About this task: In the data below, find the line that contains "(500 caracteres máx)" and the line that contains "Designul ideal al". Copy both, plus every line between them, exactly.

══════════

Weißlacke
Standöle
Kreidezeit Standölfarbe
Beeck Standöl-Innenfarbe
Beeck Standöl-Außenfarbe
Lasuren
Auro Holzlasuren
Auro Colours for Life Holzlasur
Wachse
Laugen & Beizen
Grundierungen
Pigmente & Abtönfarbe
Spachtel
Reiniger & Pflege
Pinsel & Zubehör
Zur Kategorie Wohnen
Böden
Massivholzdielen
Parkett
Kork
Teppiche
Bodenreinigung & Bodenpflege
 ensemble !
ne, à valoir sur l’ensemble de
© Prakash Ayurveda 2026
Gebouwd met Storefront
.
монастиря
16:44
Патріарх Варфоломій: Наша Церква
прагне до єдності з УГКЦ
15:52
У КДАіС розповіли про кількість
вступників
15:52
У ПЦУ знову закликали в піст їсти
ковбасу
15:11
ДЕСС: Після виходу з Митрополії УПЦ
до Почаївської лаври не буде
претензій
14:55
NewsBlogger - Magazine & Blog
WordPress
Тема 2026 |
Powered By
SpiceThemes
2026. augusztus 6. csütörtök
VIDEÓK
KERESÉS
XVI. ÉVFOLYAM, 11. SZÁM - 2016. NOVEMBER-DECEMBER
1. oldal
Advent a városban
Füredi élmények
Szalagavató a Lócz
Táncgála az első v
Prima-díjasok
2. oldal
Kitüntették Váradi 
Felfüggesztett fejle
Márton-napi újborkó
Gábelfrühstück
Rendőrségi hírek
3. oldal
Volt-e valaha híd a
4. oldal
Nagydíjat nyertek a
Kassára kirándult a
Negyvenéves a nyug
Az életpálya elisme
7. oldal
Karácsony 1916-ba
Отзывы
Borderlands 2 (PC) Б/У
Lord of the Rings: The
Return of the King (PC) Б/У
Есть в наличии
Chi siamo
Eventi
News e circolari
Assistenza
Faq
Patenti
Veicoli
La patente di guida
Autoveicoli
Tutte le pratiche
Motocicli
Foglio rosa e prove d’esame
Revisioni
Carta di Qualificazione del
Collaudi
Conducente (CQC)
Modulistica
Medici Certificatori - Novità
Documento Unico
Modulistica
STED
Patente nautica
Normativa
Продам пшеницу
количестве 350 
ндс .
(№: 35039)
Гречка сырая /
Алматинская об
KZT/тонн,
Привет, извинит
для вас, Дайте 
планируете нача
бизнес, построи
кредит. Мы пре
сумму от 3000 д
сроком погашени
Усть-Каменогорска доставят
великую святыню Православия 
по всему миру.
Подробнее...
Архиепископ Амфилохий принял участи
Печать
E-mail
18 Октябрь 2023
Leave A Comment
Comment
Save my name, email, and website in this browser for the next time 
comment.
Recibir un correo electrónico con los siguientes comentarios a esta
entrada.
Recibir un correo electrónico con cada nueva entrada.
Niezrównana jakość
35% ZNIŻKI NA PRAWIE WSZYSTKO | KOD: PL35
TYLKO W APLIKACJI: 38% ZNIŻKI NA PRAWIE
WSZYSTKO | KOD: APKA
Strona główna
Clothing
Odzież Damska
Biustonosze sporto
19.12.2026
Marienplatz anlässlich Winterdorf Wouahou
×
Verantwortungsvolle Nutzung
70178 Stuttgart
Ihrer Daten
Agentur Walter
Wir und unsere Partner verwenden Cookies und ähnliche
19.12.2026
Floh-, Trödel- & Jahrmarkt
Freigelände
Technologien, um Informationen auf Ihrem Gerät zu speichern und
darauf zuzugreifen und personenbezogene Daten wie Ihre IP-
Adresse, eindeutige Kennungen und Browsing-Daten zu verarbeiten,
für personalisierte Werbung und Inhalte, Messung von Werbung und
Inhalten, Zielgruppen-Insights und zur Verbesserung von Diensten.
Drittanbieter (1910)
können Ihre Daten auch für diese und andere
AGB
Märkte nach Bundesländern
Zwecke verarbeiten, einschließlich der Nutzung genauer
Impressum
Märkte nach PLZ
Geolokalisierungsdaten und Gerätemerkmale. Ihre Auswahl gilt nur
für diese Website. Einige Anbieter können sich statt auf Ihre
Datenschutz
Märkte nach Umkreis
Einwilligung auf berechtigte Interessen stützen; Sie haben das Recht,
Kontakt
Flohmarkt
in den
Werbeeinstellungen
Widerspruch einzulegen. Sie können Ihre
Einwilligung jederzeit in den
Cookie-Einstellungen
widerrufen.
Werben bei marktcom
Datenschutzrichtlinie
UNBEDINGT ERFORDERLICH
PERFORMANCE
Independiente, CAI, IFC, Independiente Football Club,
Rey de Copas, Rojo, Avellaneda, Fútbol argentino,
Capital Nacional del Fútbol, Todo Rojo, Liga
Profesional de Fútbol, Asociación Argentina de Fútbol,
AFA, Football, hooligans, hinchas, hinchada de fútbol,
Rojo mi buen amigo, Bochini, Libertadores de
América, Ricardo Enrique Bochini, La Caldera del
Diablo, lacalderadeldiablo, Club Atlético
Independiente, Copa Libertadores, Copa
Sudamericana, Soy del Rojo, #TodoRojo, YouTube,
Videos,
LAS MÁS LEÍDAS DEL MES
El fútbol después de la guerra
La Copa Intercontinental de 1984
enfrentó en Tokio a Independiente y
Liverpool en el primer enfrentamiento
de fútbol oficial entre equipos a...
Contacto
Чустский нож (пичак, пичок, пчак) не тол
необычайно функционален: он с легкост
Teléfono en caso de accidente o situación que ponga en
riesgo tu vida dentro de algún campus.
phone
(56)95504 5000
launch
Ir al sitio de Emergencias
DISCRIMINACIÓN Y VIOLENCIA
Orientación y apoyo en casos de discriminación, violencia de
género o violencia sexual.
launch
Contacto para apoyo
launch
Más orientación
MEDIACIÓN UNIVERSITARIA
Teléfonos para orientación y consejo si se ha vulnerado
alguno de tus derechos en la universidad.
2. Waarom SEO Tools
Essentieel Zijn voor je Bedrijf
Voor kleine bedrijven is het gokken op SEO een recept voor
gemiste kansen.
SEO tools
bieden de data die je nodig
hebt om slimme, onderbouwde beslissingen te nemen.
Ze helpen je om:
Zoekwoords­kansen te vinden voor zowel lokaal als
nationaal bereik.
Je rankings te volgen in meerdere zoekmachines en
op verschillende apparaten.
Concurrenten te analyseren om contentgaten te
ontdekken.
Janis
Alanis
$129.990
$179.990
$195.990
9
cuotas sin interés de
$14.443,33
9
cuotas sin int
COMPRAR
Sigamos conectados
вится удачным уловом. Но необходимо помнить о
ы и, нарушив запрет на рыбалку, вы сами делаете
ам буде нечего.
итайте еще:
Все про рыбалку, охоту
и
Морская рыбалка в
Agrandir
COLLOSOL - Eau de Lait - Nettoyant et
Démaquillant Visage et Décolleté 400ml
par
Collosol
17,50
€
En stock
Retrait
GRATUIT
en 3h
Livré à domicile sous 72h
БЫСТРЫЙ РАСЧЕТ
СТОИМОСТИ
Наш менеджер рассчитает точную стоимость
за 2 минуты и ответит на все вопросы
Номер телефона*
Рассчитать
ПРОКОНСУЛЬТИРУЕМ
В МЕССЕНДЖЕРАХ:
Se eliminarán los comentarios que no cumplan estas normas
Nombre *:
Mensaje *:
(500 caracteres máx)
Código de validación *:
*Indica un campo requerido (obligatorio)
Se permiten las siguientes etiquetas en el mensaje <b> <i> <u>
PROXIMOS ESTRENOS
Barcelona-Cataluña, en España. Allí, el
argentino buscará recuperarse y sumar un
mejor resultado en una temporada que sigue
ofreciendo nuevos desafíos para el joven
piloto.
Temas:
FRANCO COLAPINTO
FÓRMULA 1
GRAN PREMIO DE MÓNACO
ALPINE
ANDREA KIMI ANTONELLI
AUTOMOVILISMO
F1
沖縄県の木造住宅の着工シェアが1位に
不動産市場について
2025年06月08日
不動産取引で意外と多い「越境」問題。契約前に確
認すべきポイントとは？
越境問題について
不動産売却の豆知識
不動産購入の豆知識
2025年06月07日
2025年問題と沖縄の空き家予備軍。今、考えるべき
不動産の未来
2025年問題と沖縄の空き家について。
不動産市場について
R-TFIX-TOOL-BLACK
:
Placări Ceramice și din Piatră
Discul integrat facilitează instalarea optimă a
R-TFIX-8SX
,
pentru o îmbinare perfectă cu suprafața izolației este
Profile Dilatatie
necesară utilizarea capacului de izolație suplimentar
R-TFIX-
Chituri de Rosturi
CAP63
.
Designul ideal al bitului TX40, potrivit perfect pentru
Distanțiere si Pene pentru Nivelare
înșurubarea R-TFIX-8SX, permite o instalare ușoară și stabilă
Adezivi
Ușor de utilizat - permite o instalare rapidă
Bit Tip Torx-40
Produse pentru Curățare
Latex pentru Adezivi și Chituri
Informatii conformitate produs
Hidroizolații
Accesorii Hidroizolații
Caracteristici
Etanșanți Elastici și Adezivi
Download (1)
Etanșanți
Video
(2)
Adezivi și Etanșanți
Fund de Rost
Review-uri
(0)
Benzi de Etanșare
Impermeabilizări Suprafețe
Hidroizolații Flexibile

══════════

Solution to this task:
(500 caracteres máx)
Código de validación *:
*Indica un campo requerido (obligatorio)
Se permiten las siguientes etiquetas en el mensaje <b> <i> <u>
PROXIMOS ESTRENOS
Barcelona-Cataluña, en España. Allí, el
argentino buscará recuperarse y sumar un
mejor resultado en una temporada que sigue
ofreciendo nuevos desafíos para el joven
piloto.
Temas:
FRANCO COLAPINTO
FÓRMULA 1
GRAN PREMIO DE MÓNACO
ALPINE
ANDREA KIMI ANTONELLI
AUTOMOVILISMO
F1
沖縄県の木造住宅の着工シェアが1位に
不動産市場について
2025年06月08日
不動産取引で意外と多い「越境」問題。契約前に確
認すべきポイントとは？
越境問題について
不動産売却の豆知識
不動産購入の豆知識
2025年06月07日
2025年問題と沖縄の空き家予備軍。今、考えるべき
不動産の未来
2025年問題と沖縄の空き家について。
不動産市場について
R-TFIX-TOOL-BLACK
:
Placări Ceramice și din Piatră
Discul integrat facilitează instalarea optimă a
R-TFIX-8SX
,
pentru o îmbinare perfectă cu suprafața izolației este
Profile Dilatatie
necesară utilizarea capacului de izolație suplimentar
R-TFIX-
Chituri de Rosturi
CAP63
.
Designul ideal al bitului TX40, potrivit perfect pentru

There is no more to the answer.